What were these parasites?
Some time ago, I collected approximately 40 sticklebacks. All had distended bodies, but they were not full of eggs. The swellings were sort of square shaped. I euthanised one of them and cut it open to reveal a worm-like parasite, which I’m now wondering might have been a tapeworm—possibly even
Diphyllobothrium latum. Is this likely?
BILL BRADBURY
PETER REPLIES: I’m assuming these were three-spined sticklebacks,
Gasterosteus aculeatus. The visible worm-like parasite that you found was almost certainly the larval stage of a tapeworm, Schistocephalus solidus.

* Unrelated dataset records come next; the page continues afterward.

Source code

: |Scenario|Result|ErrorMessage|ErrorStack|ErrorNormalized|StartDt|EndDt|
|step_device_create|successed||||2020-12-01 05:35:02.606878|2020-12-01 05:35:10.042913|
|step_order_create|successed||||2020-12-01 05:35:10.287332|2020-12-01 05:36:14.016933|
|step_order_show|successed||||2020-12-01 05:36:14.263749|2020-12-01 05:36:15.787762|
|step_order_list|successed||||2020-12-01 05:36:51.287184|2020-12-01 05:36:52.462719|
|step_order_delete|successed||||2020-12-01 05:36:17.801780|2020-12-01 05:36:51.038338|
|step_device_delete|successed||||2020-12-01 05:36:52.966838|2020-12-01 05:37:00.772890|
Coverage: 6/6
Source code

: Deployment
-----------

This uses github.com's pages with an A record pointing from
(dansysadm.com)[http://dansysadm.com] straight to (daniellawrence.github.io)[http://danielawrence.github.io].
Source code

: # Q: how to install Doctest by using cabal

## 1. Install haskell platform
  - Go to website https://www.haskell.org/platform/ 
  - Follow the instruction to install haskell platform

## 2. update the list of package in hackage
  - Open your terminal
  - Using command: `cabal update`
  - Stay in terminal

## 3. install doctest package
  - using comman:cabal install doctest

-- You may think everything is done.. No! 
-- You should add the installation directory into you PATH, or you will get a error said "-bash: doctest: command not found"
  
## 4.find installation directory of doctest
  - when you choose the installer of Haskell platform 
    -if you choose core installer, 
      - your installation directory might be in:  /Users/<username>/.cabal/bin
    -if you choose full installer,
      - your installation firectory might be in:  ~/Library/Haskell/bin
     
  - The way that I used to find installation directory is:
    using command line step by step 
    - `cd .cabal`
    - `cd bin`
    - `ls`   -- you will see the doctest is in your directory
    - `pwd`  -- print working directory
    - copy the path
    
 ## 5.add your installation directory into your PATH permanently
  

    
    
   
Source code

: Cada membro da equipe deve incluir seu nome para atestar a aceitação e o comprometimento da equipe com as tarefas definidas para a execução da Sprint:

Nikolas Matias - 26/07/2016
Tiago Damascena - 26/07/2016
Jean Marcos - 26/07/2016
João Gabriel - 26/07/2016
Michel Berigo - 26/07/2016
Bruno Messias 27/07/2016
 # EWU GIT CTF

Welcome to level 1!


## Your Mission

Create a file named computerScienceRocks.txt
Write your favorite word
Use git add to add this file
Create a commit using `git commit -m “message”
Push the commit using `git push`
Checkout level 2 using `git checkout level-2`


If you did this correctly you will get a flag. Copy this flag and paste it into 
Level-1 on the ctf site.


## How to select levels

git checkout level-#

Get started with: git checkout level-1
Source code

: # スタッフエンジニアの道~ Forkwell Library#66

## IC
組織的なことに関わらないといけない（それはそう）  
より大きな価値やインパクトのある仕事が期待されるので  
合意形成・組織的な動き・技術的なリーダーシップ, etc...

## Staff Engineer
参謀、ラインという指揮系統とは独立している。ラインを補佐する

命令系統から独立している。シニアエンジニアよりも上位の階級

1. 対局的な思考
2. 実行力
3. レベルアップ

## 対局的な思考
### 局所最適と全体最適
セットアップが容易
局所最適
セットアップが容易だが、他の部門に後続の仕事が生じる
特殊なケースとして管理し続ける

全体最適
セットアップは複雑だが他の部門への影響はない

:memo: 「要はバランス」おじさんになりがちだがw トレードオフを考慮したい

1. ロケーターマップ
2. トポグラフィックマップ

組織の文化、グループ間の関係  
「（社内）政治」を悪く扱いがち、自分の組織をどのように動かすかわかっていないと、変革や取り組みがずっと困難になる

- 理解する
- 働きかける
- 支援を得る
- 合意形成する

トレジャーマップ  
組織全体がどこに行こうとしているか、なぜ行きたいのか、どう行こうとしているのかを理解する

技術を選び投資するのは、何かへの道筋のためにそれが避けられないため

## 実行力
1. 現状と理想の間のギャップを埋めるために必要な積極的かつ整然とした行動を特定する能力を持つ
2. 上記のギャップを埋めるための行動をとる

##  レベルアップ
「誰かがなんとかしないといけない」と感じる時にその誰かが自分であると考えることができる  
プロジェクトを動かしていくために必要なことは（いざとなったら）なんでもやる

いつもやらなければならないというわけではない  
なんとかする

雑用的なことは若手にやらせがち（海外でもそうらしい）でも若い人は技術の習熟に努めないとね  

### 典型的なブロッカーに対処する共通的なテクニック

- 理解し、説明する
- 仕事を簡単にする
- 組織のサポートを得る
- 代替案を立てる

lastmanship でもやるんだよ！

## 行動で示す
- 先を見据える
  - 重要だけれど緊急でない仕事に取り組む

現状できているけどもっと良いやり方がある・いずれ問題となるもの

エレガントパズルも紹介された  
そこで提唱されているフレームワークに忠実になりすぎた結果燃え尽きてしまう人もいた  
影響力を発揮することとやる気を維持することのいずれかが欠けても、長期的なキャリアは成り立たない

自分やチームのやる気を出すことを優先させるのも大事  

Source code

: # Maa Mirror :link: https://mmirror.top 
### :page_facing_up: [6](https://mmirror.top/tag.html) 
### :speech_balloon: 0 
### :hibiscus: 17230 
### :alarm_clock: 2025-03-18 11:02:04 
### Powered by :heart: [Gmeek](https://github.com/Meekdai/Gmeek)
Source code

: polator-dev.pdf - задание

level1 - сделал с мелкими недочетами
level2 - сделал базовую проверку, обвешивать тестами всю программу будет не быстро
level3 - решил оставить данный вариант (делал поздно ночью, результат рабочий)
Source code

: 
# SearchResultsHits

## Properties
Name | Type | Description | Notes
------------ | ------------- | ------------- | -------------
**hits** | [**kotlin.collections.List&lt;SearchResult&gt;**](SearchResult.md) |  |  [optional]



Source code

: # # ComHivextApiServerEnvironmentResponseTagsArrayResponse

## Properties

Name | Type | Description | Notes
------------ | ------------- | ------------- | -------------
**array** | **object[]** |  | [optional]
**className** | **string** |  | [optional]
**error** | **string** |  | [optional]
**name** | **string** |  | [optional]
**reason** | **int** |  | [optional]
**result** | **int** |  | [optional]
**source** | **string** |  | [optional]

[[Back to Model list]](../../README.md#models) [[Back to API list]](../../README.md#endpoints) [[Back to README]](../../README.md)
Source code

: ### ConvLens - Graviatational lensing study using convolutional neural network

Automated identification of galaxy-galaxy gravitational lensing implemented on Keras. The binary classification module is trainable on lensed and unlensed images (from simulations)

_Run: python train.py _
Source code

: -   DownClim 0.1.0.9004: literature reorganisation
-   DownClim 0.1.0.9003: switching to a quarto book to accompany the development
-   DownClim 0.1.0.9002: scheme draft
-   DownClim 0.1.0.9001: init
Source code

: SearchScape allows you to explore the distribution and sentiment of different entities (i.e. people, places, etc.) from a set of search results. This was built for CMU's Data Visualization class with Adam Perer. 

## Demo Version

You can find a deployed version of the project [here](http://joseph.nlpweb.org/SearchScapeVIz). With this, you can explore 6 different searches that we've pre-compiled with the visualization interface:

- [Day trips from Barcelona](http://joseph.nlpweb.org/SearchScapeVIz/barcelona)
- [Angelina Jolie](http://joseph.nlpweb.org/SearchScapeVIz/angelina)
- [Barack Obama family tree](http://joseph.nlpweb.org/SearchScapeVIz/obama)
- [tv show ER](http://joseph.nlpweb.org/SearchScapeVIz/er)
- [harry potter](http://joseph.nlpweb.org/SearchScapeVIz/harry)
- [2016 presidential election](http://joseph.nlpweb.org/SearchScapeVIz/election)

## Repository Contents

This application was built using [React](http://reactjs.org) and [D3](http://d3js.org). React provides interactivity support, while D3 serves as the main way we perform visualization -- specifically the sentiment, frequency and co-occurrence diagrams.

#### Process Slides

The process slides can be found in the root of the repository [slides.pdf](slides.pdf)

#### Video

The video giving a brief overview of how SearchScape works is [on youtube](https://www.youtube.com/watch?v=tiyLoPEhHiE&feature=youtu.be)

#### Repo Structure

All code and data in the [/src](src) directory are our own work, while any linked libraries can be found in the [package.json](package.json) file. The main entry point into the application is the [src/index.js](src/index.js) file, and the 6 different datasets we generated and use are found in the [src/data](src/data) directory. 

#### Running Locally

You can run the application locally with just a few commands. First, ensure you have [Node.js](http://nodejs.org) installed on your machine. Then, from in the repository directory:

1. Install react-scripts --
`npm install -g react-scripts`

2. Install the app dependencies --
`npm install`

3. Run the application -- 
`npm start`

Sticklebacks that harbour this tapeworm may develop a very large rounded or angular bulge to their belly region, as you describe.
In common with other tapeworm parasites, Schistocephalus has a complex life cycle: the adult worms are attached to the gut wall of fish-eating birds, such as kingfishers. Here, they shed their eggs into the bird’s gut and the eggs are then expelled with the bird’s faeces, so they often end up plopping into the water. There, they hatch and, if the larval tapeworms are lucky, they will be consumed by a freshwater copepod (Cyclops) where they develop further.
If the infested copepod is subsequently eaten by a stickleback, then the larval tapeworms will be released inside the fish and migrate to its abdominal cavity. Here they must wait it out, until such time that the stickleback is eaten by a bird, so completing the life cycle. Note that
Schistocephalus do not reside in the stickleback’s gut, but in its body cavity. Some unfortunate sticklebacks may harbour several tapeworm larvae, each weighing around 0.3g grams. Given that the fish itself may weigh only a couple of grams, then clearly the tapeworms can make up a large proportion— sometimes over half—of the stickleback’s total body weight.